In the town, the population was spread out, with 26.7% under the age of 18, 12.1% from 18 to 24, 25.9% from 25 to 44, 28.4% from 45 to 64, and 6.9% who were 65 years of age or older. The median age was 38 years. For every 100 females, there were 107.1 males. For every 100 females age 18 and over, there were 117.9 males.

The median income for a household in the town was $32,679, and the median income for a family was $45,625. Males had a median income of $41,875 versus $33,958 for females. The per capita income for the town was $16,557. There were 9.1% of families and 10.1% of the population living below the poverty line, including none under 18 and 50.0% of those over 65.

Historical population
| Census | Pop. | Note | %± |
| 1940 | 57 |  | — |
| 1950 | 97 |  | 70.2% |
| 1960 | 63 |  | −35.1% |
| 1970 | 83 |  | 31.7% |
| 1980 | 75 |  | −9.6% |
| 1990 | 65 |  | −13.3% |
| 2000 | 116 |  | 78.5% |
| 2010 | 405 |  | 249.1% |
| 2020 | 436 |  | 7.7% |
| 2025 (est.) | 457 | Increase | 4.8% |
U.S. Decennial Census

==Education==
Public education for early childhood, elementary, and secondary school students is provided by two different school districts, depending on the area: Rogers Public Schools and Pea Ridge School District. The latter operates Pea Ridge High School.

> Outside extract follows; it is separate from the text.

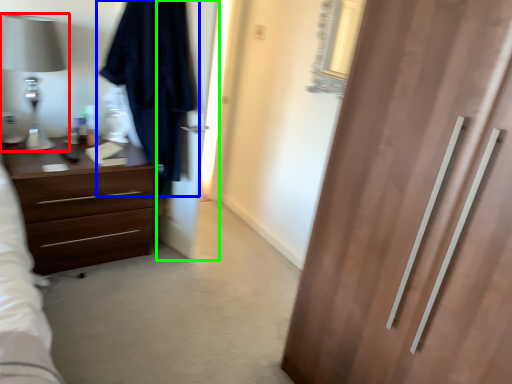
Question: Which object is the closest to the table lamp (highlighted by a red box)? Choose among these: robe (highlighted by a blue box) or screen door (highlighted by a green box).

Choices:
 (A) robe
 (B) screen door

Answer: (A)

=="Devil in the Ozarks" incidents==
In 2017, 56-year old Grant Hardin, a correctional officer at the Northwest Arkansas Community Correction Center in Fayetteville, Arkansas, pleaded guilty to first-degree murder and received a 30-year sentence. Hardin shot James Appleton, who worked for the water department of Gateway, in the head. Hardin had been the police chief of Gateway in 2016 for four months in 2016 before being relieved of duty. He had also held other law enforcement positions from which he was fired or forced to resign.

Two years later, Hardin's DNA was connected to two 1997 rapes of a schoolteacher in Rogers, Arkansas, and he pleaded guilty to those charges, receiving two 25-year sentences.

Hardin's crimes were the basis for the 2023 HBO Max documentary Devil in the Ozarks.

On May 25, 2025, while serving his sentences in the North Central Unit prison in Calico Rock, Arkansas, Hardin used a fake uniform and passed as a correctional officer, escaping the prison and raising concern among people in Gateway that he might return for retribution. Hardin was recaptured on June 6.